Real help would substantially increase federal healthcare transfers and reverse privatization.

Real help would introduce a Guaranteed Annual Livable Income to put a floor under every family so that everyone could live in dignity and security.

Real help would have been doubling the corporate tax rate, restoring the capital tax, collecting deferred corporate taxes, enacting wealth and inheritance taxes on the rich, and closing tax havens.

Real help would abolish income tax on incomes under $40,000 and abolish the GST and HST. It would close the $148 billion gender wage gap with universal pay and employment equity.

Real help would cut the military budget by 75 percent – including the $553 billion allocated for new fighter jets, warships and equipment – and redirect it to social spending.

Promises made – but still undelivered

The Throne Speech makes a lot of important promises, many of which we’ve heard before but never seen delivered.
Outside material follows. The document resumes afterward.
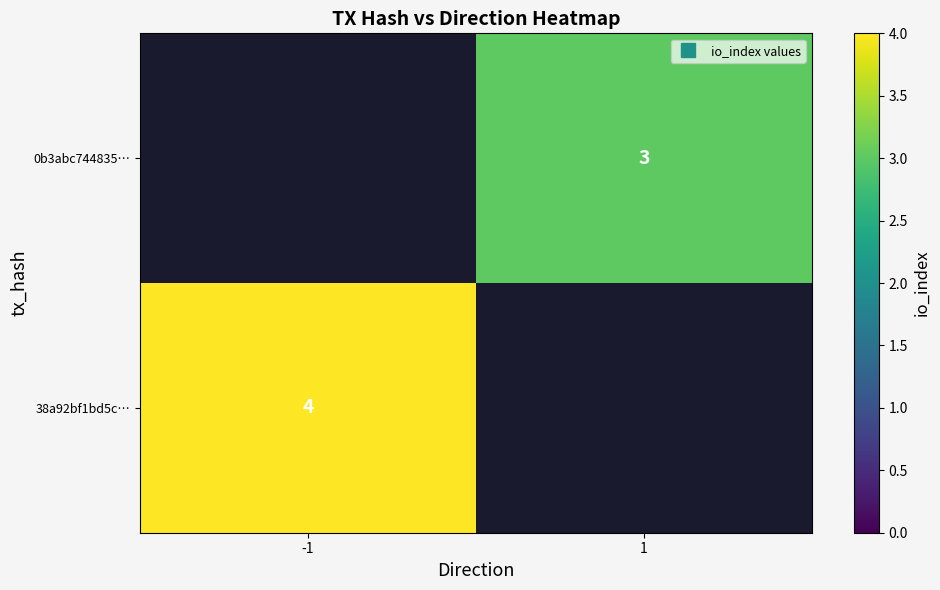

Which label corresponds to the smallest value in the chart?

1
This includes pharmacare, which was promised in last year’s Throne Speech, and universal public childcare, promised in the Liberal government’s 1993 Red Book.  Both are long overdue. So too, is transforming Long-Term Care into a publicly-owned and operated program, part of Medicare, with Canada-wide standards.


Likewise, the urgent issues of racism are skimmed over in this Throne Speech when they should be front and centre. Modernization of policing is not what’s required. It’s defunding and demilitarizing, as well as disarming most police units, and putting police under civilian controls with teeth. It’s abolishing the RCMP, CSIS and the CSE, and strengthening labour, civil, democratic and equality rights. And not least, it’s recognizing the national status and rights of Indigenous Peoples, negotiating just settlement of land claims, and ending resource development and pipelines that don’t have free, prior and informed Indigenous consent.


Funding for research, development, production and universal access to a COVID-19 vaccine is referenced, along with the important recognition that global eradication of the virus is the only way to stop the pandemic’s spread and recurrence.

A foreign policy made in Washington

Finally, the Throne Speech projects a foreign policy of peace and expanded multi-lateral relations, while simultaneously attacking China and demanding the release of Michel Kovrig and Michael Spavor, citing “the rule of law”. The Trudeau government should take its own advice, and immediately release Meng Wanzhou, detained at the request of the US government for extradition to the US, while in transit in the Vancouver airport. A genuinely independent Canadian foreign policy of peace (and disarmament) could start right there.